What other big themes has he gleaned from the Dunedin Study over the years?
“The old nature-versus-nurture debate has been raging for hundreds of years and it's usually cast as nature-versus-nurture, which one is more important in determining how our lives turn out.
“And that's a silly notion. It's the combination, we've shown this, both in terms of why people perpetuate the cycle of violence, why people become depressed in the face of life stress, for example, it's the combination of both what you're born with, your genetic endowment, and what happens to you in life, that is the environmental nurture components.”
This gives Poulton cause for optimism.
“Much as you can't change your genes easily, you can change the environments that people are exposed to.

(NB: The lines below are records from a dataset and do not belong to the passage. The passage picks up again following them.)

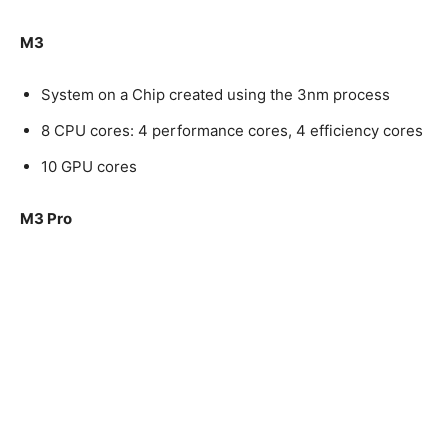
M3
System on a Chip created using the 3nm process
8 CPU cores: 4 performance cores, 4 efficiency cores
10 GPU cores
M3 Pro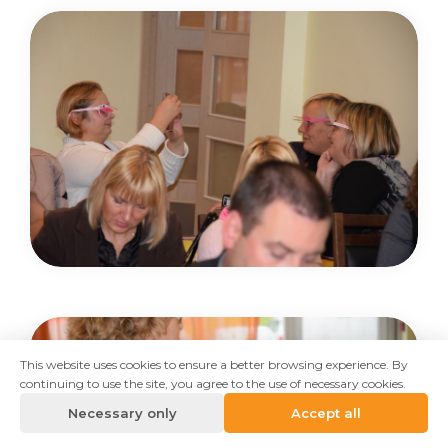
This website uses cookies to ensure a better browsing experience. By
continuing to use the site, you agree to the use of necessary cookies.
Necessary only
Accept all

And so that should give hope, to all interventionists, policymakers, practitioners, parents, whomever, that by improving environments in a generic sense, you can actually make people's lives better in the long term.”

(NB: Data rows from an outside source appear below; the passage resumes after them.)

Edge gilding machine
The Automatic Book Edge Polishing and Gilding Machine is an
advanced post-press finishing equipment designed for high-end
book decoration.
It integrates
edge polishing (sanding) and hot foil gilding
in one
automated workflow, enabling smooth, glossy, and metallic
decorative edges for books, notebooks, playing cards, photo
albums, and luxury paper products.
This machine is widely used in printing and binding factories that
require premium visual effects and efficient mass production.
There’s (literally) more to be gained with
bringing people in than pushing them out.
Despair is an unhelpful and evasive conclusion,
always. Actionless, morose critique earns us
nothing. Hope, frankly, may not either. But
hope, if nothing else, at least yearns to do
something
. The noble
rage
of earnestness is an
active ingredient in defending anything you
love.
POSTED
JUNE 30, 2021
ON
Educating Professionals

When difficulties arise, early intervention works best, he says.
"If you intervene much earlier in the life course - that is with children as opposed to young adults or older adults - simply because children are more porous to the environment, they are more susceptible to learning.

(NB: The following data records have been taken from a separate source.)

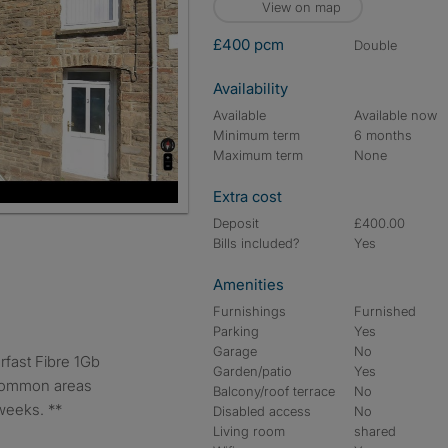
View on map
£400 pcm
double
Availability
Available
Available now
Minimum term
6 months
Maximum term
None
Extra cost
Deposit
£400.00
Bills included?
Yes
Amenities
Furnishings
Furnished
Parking
Yes
Garage
No
Garden/patio
Yes
 common areas
Balcony/roof terrace
No
weeks. **
Disabled access
No
Living room
shared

“And they can see you're likely to get more fundamental change if you start early. That should, of course, inform public policy that should be tilted towards the earlier part of life.”
Technological advances over the last 50 years have shaped the Dunedin Study, Poulton says.
“We've got increasingly sophisticated physiological equipment that we can bring to bear in terms of assessing physical health.”
The cohort, now in their middle years, are ageing at different rates, he says.
“Our focus, given that people are entering their midlife years, is trying to understand why some people are ageing, biologically that is, faster than others. Because it's those people that are rapidly ageing who will end up susceptible to all the non-communicable diseases like heart disease, risk of stroke, diabetes, lung disease and the like.
“And if we know who's at risk for that before it actually happens, we can inform intervention efforts to try and either slow the ageing process or to prevent the onset of diseases.”
Poulton was a “callow 22 -year-old clinical psychology student” when he first became involved in the Dunedin Study.
“It's been a professional love of my life. It's been incredibly rewarding in all sorts of ways, it's opened many doors.”